PROVIDED PASSAGE:
= Beginning of Section =

MSSQL connection#

class onetl.connection.db_connection.mssql.connection.MSSQL(*, spark: SparkSession, user: str, password: SecretStr, host: Host, port: int = 1433, database: str, extra: MSSQLExtra = MSSQLExtra())#

MSSQL JDBC connection. support_hooks

Based on Maven package com.microsoft.sqlserver:mssql-jdbc:12.2.0.jre8 (official MSSQL JDBC driver).

Warning

Before using this connector please take into account Prerequisites

Parameters:
hoststr

Host of MSSQL database. For example: test.mssql.domain.com or 192.168.1.14

portint, default: 1433

Port of MSSQL database

userstr

User, which have proper access to the database. For example: some_user

passwordstr

Password for database connection

databasestr

Database in RDBMS, NOT schema.

See this page for more details

sparkpyspark.sql.SparkSession

Spark session.

extradict, default: None

Specifies one or more extra parameters by which clients can connect to the instance.

For example: {"connectRetryCount": 3, "connectRetryInterval": 10}

See MSSQL JDBC driver properties documentation for more details

Examples

MSSQL connection with plain auth:

from onetl.connection import MSSQL
from pyspark.sql import SparkSession

# Create Spark session with MSSQL driver loaded
maven_packages = MSSQL.get_packages()
spark = (
    SparkSession.builder.appName("spark-app-name")
    .config("spark.jars.packages", ",".join(maven_packages))
    .getOrCreate()
)

= End of Section =

EXERCISE INSTRUCTIONS:
1. What is the default port in the MSSQL connection documentation?
2. Carry on the MSSQL connection documentation from the point where its text ends.

DATASET SECTION:

= Beginning of Section =

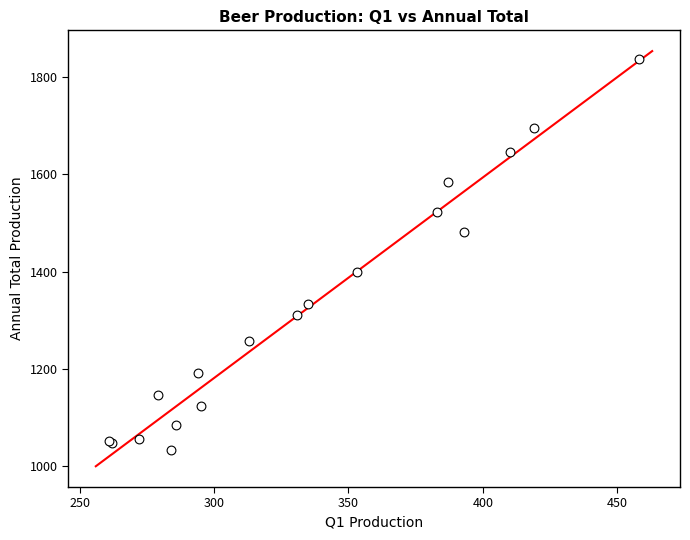

What Y value in the scatter plot is closest to 1434?

1399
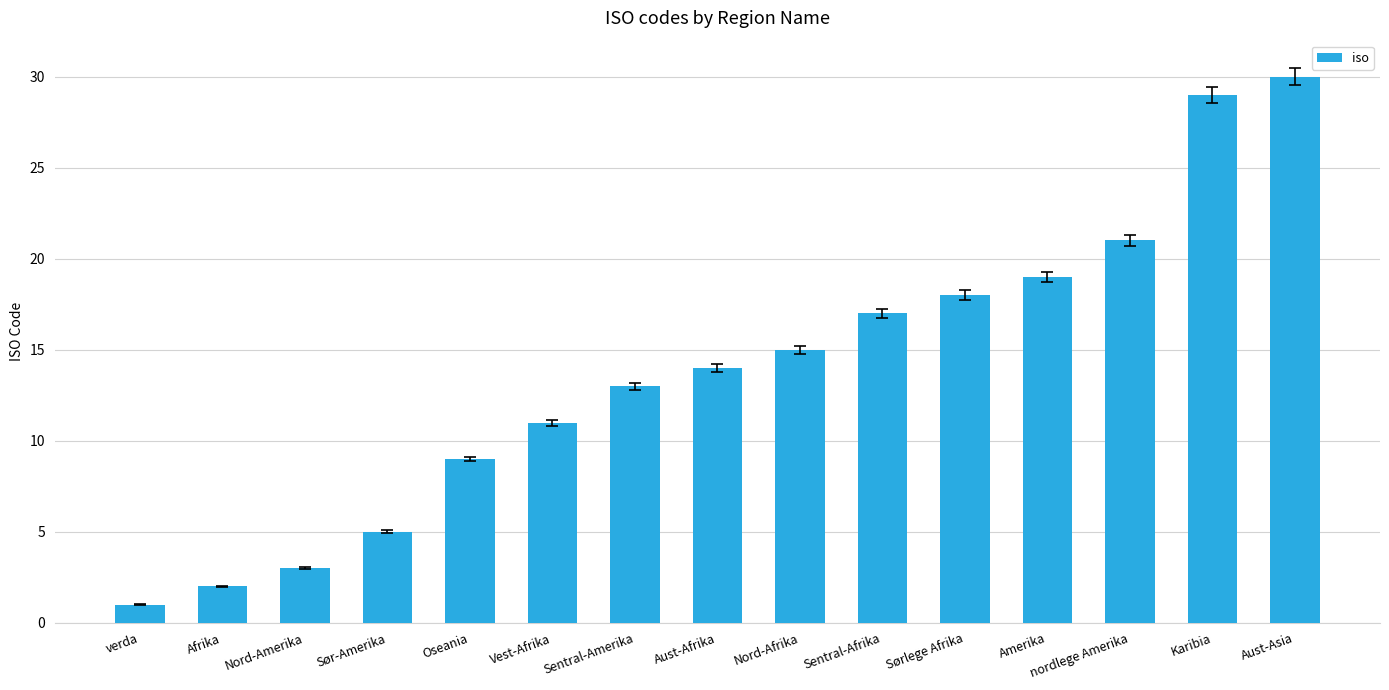

What is the greatest value displayed?

30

= End of Section =

OUTPUTS IN ORDER:
1. 1433.

2.
# Create connection
mssql = MSSQL(
    host="database.host.or.ip",
    user="user",
    password="*****",
    extra={
        "trustServerCertificate": "true",  # add this to avoid SSL certificate issues
    },
    spark=spark,
)

MSSQL connection with domain auth:

# Create Spark session with MSSQL driver loaded
...

# Create connection
mssql = MSSQL(
    host="database.host.or.ip",
    user="user",
    password="*****",
    extra={
        "Domain": "some.domain.com",  # add here your domain
        "IntegratedSecurity": "true",
        "authenticationScheme": "NTLM",
        "trustServerCertificate": "true",  # add this to avoid SSL certificate issues
    },
    spark=spark,
)

MSSQL read-only connection:

# Create Spark session with MSSQL driver loaded
...

# Create connection
mssql = MSSQL(
    host="database.host.or.ip",
    user="user",
    password="*****",
    extra={
        "ApplicationIntent": "ReadOnly",  # driver will open read-only connection, to avoid writing to the database
        "trustServerCertificate": "true",  # add this to avoid SSL certificate issues
    },
    spark=spark,
)
check()#

Check source availability. support_hooks

If not, an exception will be raised.

Returns:
Connection itself
Raises:
RuntimeError

If the connection is not available

Examples

connection.check()
classmethod get_packages(java_version: str | Version | None = None) list[str]#

Get package names to be downloaded by Spark. support_hooks

Parameters:
java_versionstr, default 8

Java major version.

Examples

from onetl.connection import MSSQL

MSSQL.get_packages()
MSSQL.get_packages(java_version="8")